Reproduce the wording of all the entries below word for word, leaving out the pictures.
•••
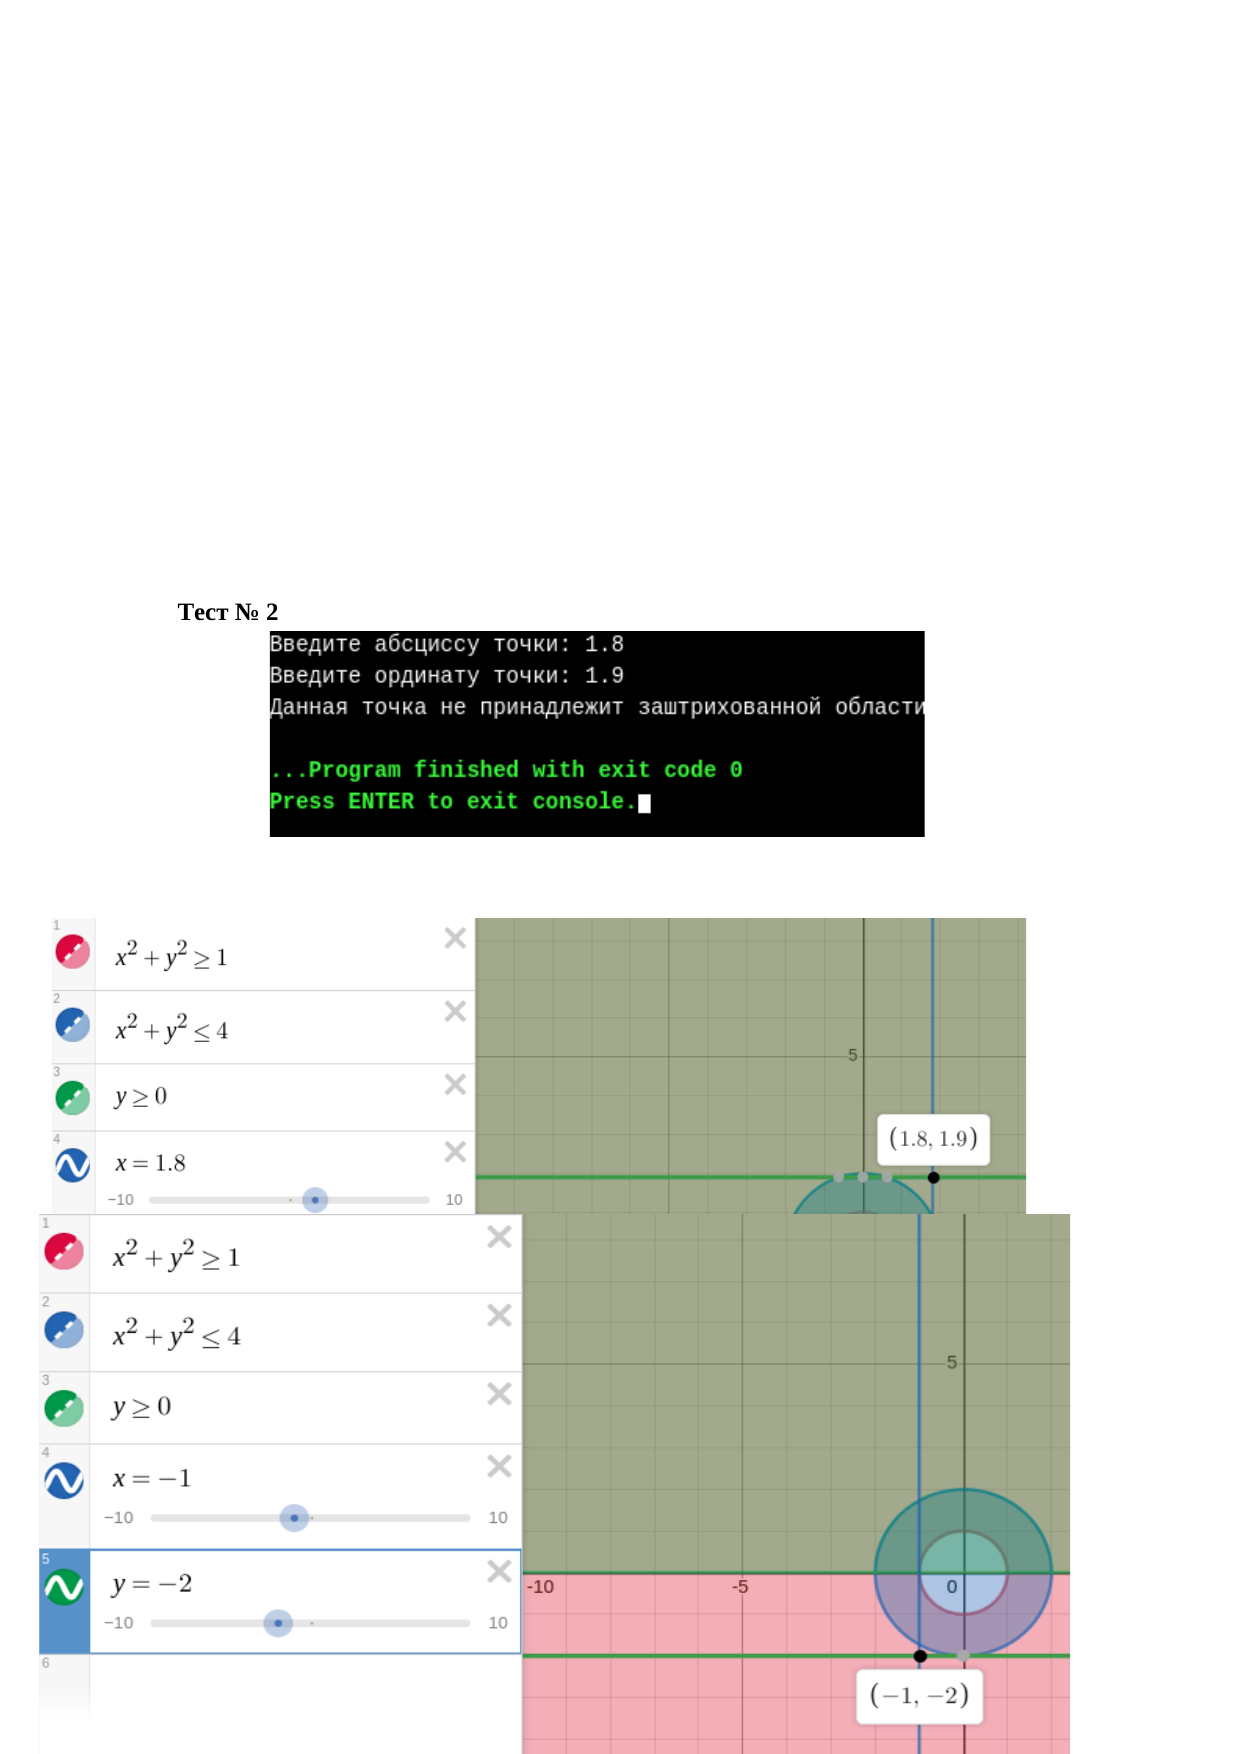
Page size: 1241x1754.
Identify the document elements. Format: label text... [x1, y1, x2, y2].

picture [38, 918, 1071, 1754]
picture [269, 631, 925, 837]
text Тест № 2 [177, 597, 1152, 625]
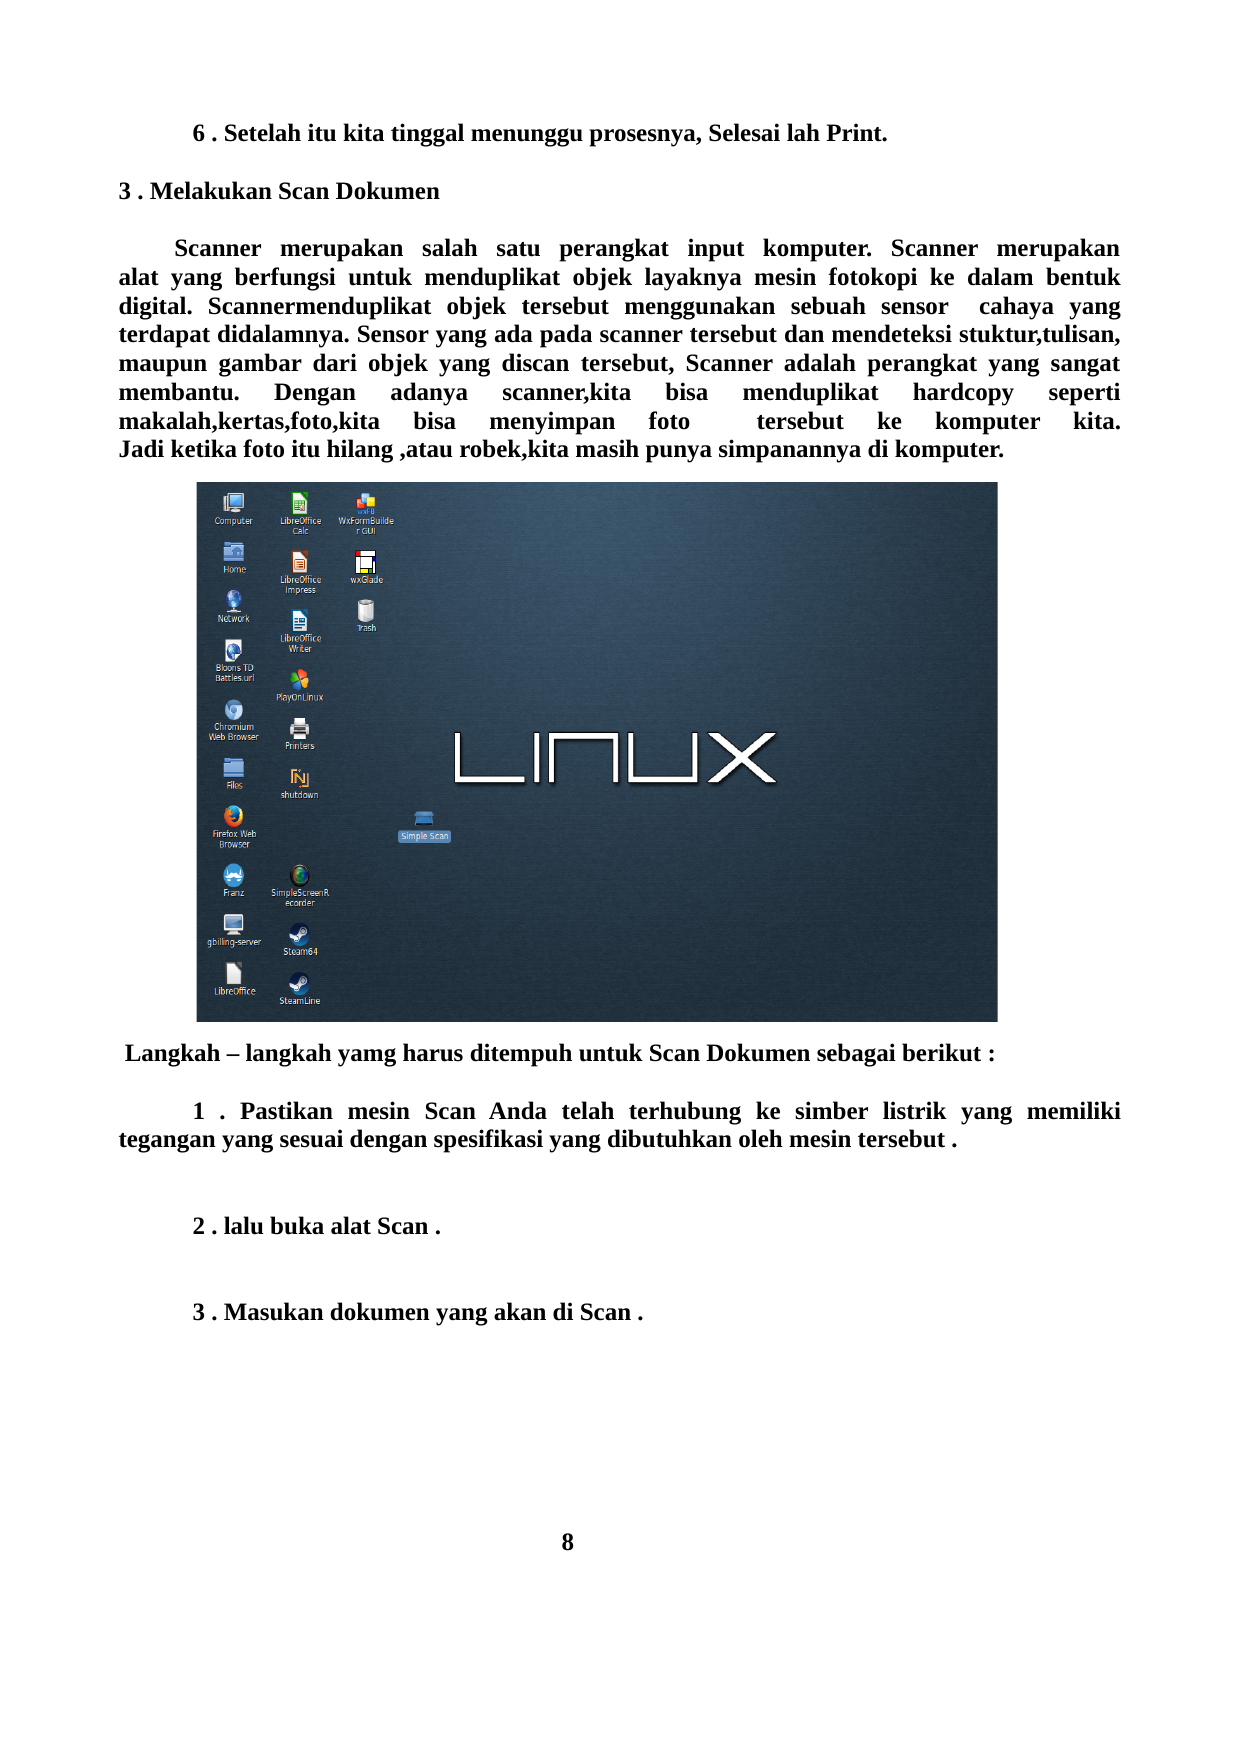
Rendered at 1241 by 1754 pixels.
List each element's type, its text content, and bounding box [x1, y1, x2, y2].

text 8 [118, 1527, 1122, 1556]
text Langkah – langkah yamg harus ditempuh untuk Scan Dokumen sebagai berikut : [118, 1038, 1122, 1067]
text 3 . Melakukan Scan Dokumen [118, 176, 1122, 204]
text 3 . Masukan dokumen yang akan di Scan . [118, 1297, 1122, 1326]
text 6 . Setelah itu kita tinggal menunggu prosesnya, Selesai lah Print. [118, 118, 1122, 147]
text 1 . Pastikan mesin Scan Anda telah terhubung ke simber listrik yang memiliki tegangan yang sesuai dengan spesifikasi yang dibutuhkan oleh mesin tersebut . [118, 1096, 1122, 1153]
text Scanner merupakan salah satu perangkat input komputer. Scanner merupakan alat yang berfungsi untuk menduplikat objek layaknya mesin fotokopi ke dalam bentuk digital. Scannermenduplikat objek tersebut menggunakan sebuah sensor cahaya yang terdapat didalamnya. Sensor yang ada pada scanner tersebut dan mendeteksi stuktur,tulisan, maupun gambar dari objek yang discan tersebut, Scanner adalah perangkat yang sangat membantu. Dengan adanya scanner,kita bisa menduplikat hardcopy seperti makalah,kertas,foto,kita bisa menyimpan foto tersebut ke komputer kita. Jadi ketika foto itu hilang ,atau robek,kita masih punya simpanannya di komputer. [118, 233, 1122, 463]
text 2 . lalu buka alat Scan . [118, 1211, 1122, 1239]
picture [196, 482, 998, 1022]
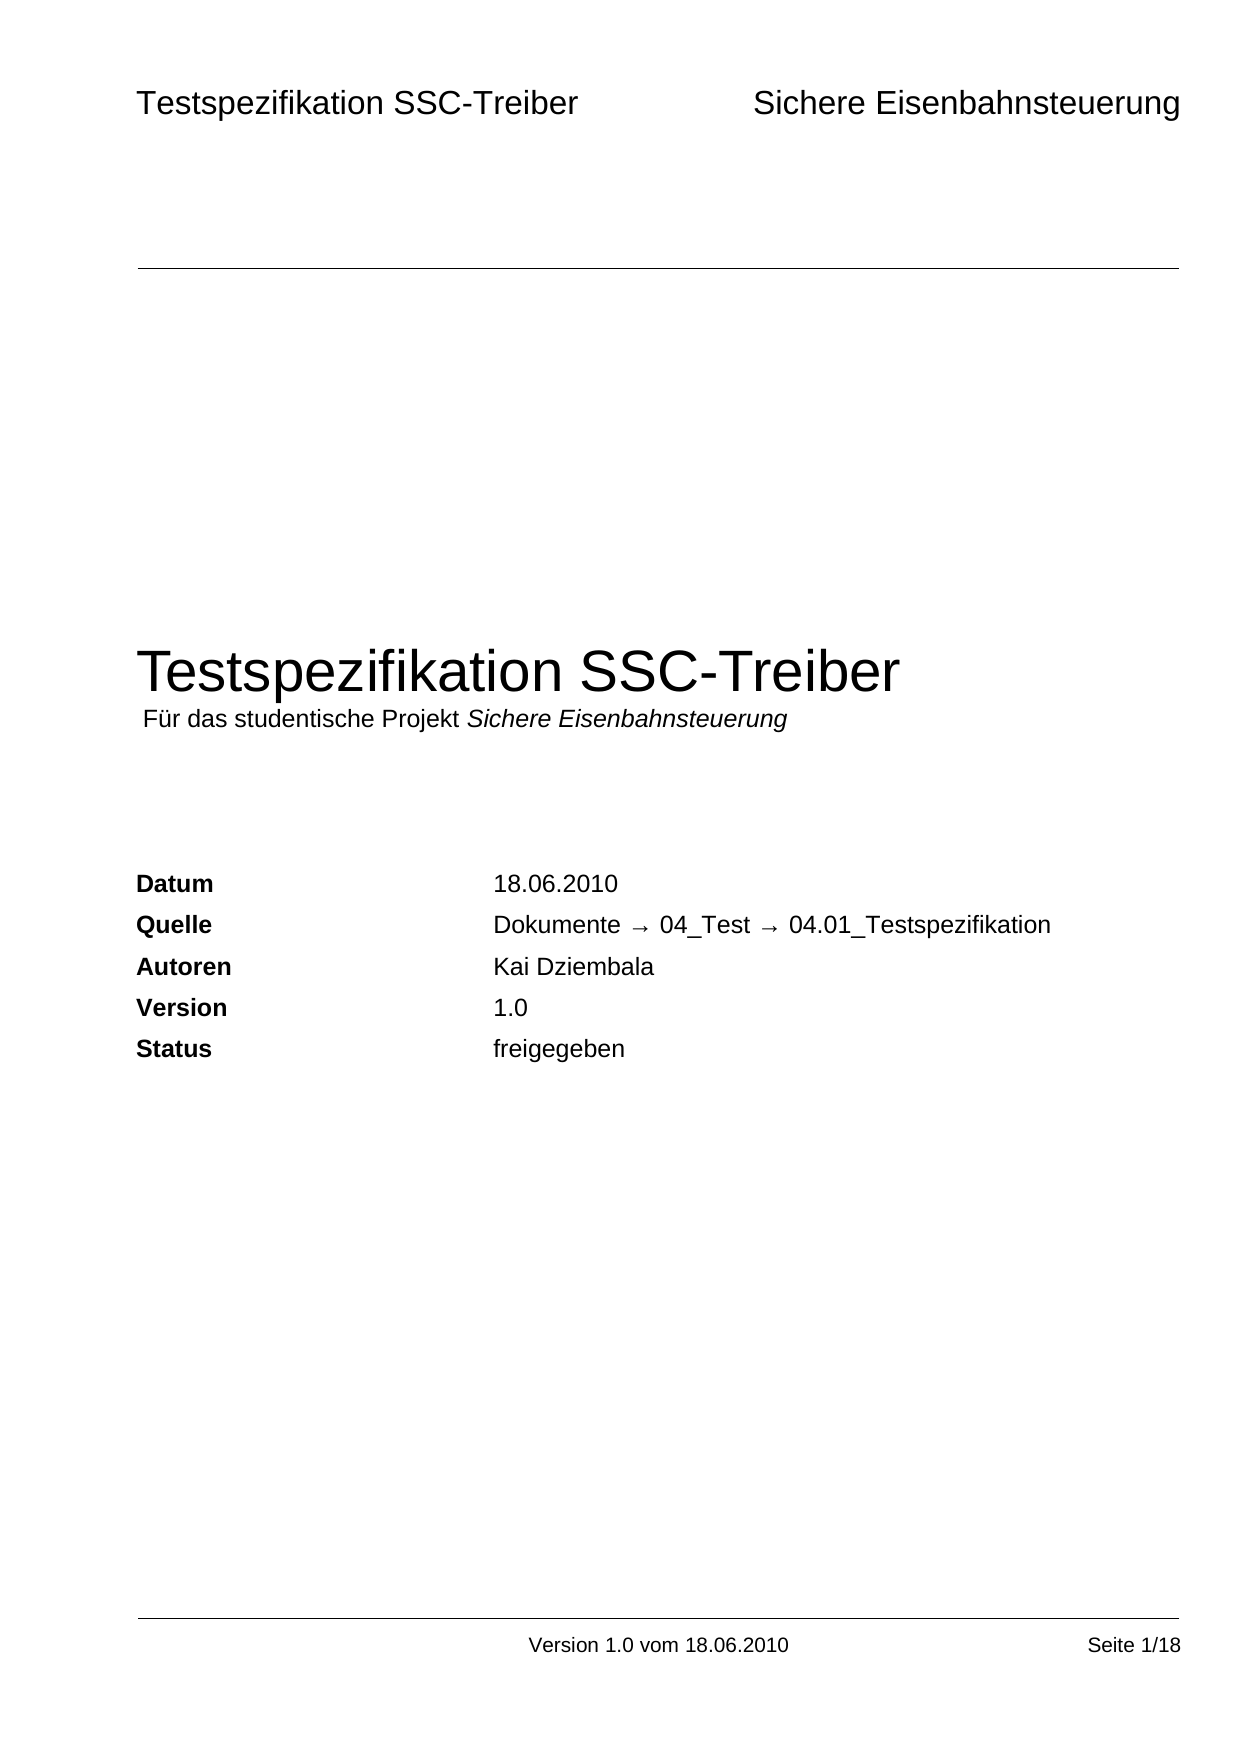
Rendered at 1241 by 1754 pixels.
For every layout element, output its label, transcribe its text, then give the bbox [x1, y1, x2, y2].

title Testspezifikation SSC-Treiber [136, 637, 1181, 704]
text Quelle Dokumente → 04_Test → 04.01_Testspezifikation [136, 910, 1181, 939]
text Status freigegeben [136, 1034, 1181, 1063]
text Version 1.0 [136, 993, 1181, 1022]
text Für das studentische Projekt Sichere Eisenbahnsteuerung [136, 704, 1181, 733]
text Datum 18.06.2010 [136, 869, 1181, 898]
text Autoren Kai Dziembala [136, 952, 1181, 980]
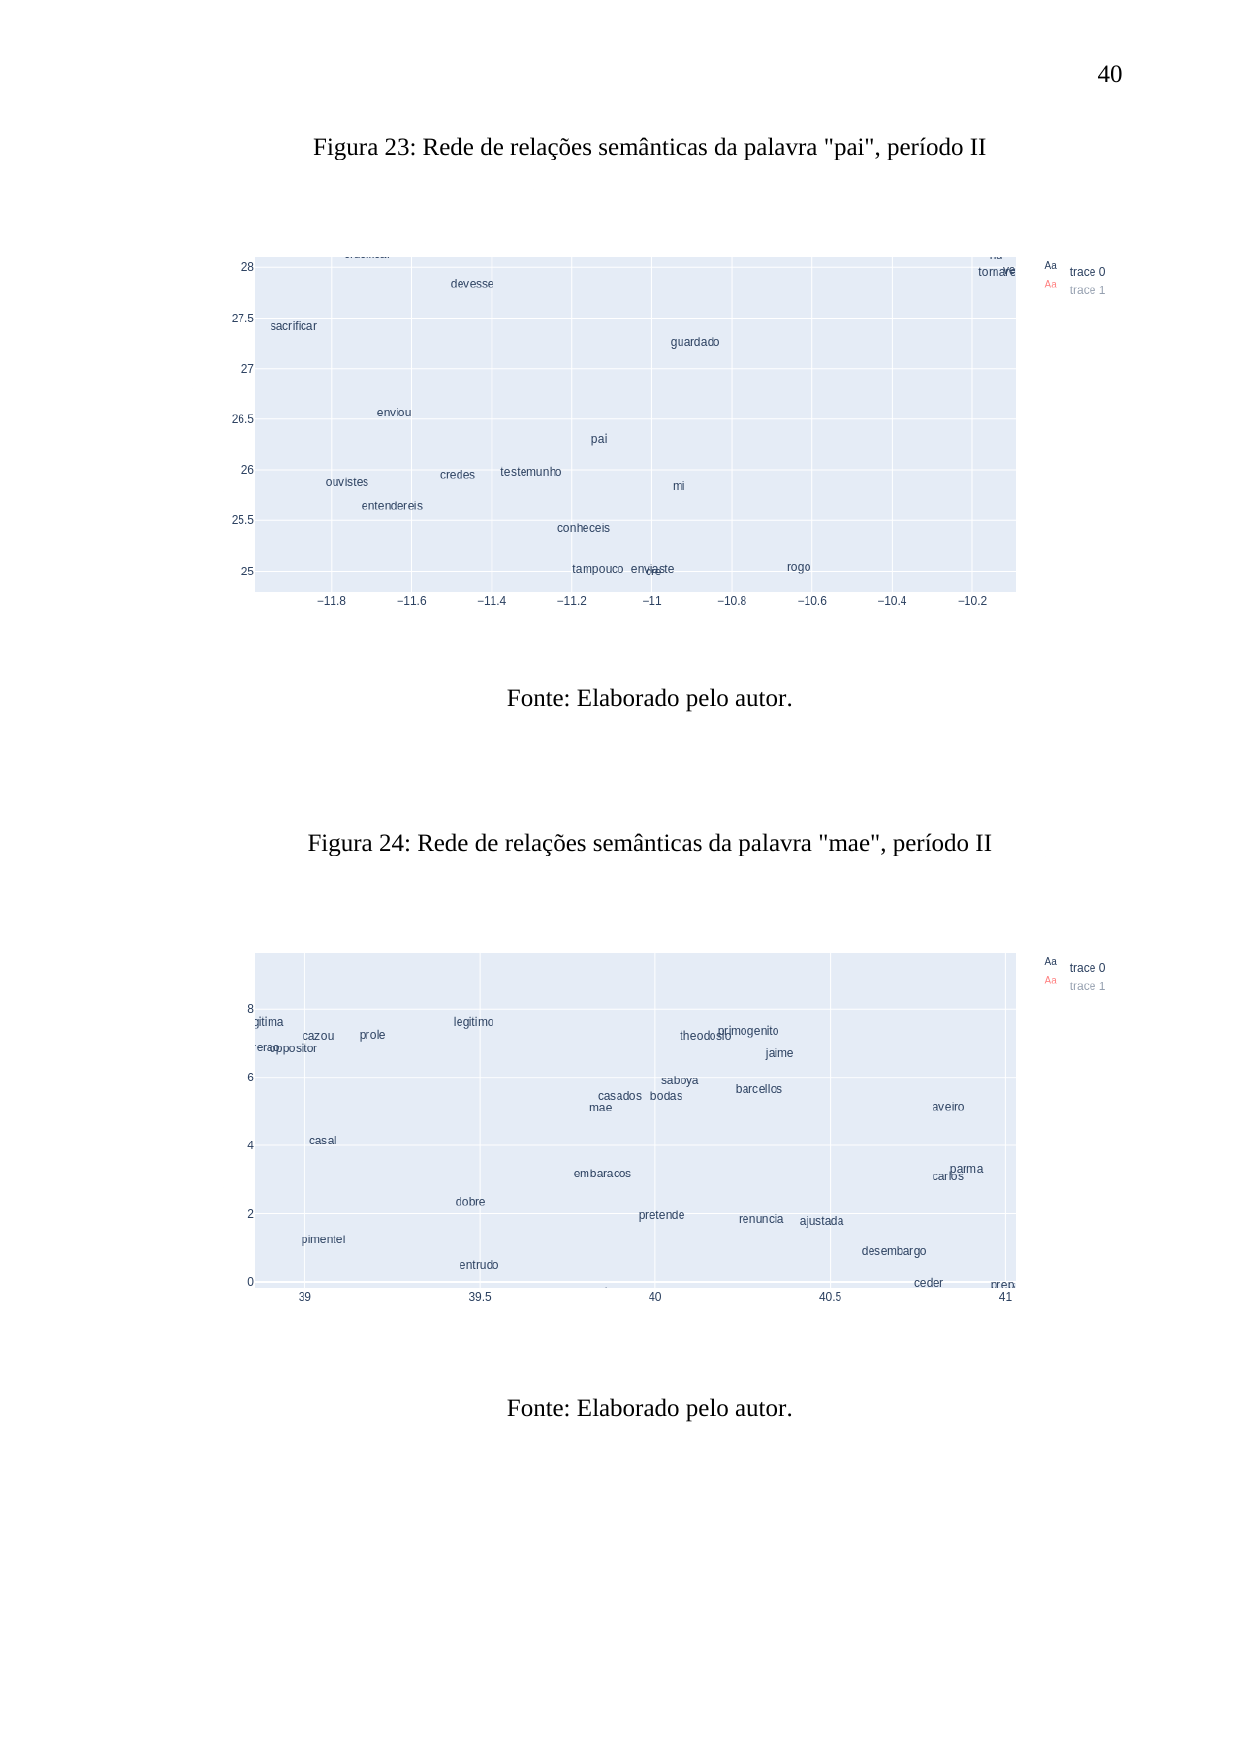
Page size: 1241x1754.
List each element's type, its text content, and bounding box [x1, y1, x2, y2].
•••
**PROBLEM SOLUTION**:
Page size: 1241x1754.
Identify the document elements. Format: label text... [x1, y1, x2, y2].

picture [38, 918, 1071, 1754]
picture [269, 631, 925, 837]
text Тест № 2 [177, 597, 1152, 625]
Rendered at 1241 by 1754 pixels.
List each element's type, its text content, and bounding box [x1, y1, x2, y2].

text 8 [118, 1527, 1122, 1556]
text Langkah – langkah yamg harus ditempuh untuk Scan Dokumen sebagai berikut : [118, 1038, 1122, 1067]
text 3 . Melakukan Scan Dokumen [118, 176, 1122, 204]
text 3 . Masukan dokumen yang akan di Scan . [118, 1297, 1122, 1326]
text 6 . Setelah itu kita tinggal menunggu prosesnya, Selesai lah Print. [118, 118, 1122, 147]
text 1 . Pastikan mesin Scan Anda telah terhubung ke simber listrik yang memiliki tegangan yang sesuai dengan spesifikasi yang dibutuhkan oleh mesin tersebut . [118, 1096, 1122, 1153]
text Scanner merupakan salah satu perangkat input komputer. Scanner merupakan alat yang berfungsi untuk menduplikat objek layaknya mesin fotokopi ke dalam bentuk digital. Scannermenduplikat objek tersebut menggunakan sebuah sensor cahaya yang terdapat didalamnya. Sensor yang ada pada scanner tersebut dan mendeteksi stuktur,tulisan, maupun gambar dari objek yang discan tersebut, Scanner adalah perangkat yang sangat membantu. Dengan adanya scanner,kita bisa menduplikat hardcopy seperti makalah,kertas,foto,kita bisa menyimpan foto tersebut ke komputer kita. Jadi ketika foto itu hilang ,atau robek,kita masih punya simpanannya di komputer. [118, 233, 1122, 463]
text 2 . lalu buka alat Scan . [118, 1211, 1122, 1239]
picture [196, 482, 998, 1022]
Rendered at 1241 by 1754 pixels.
For every layout element, output its label, transcribe its text, then give the bbox [x1, y1, x2, y2].

title Testspezifikation SSC-Treiber [136, 637, 1181, 704]
text Quelle Dokumente → 04_Test → 04.01_Testspezifikation [136, 910, 1181, 939]
text Status freigegeben [136, 1034, 1181, 1063]
text Version 1.0 [136, 993, 1181, 1022]
text Für das studentische Projekt Sichere Eisenbahnsteuerung [136, 704, 1181, 733]
text Datum 18.06.2010 [136, 869, 1181, 898]
text Autoren Kai Dziembala [136, 952, 1181, 980]
Page size: 1241x1754.
List each element's type, its text content, and bounding box [x1, y1, x2, y2].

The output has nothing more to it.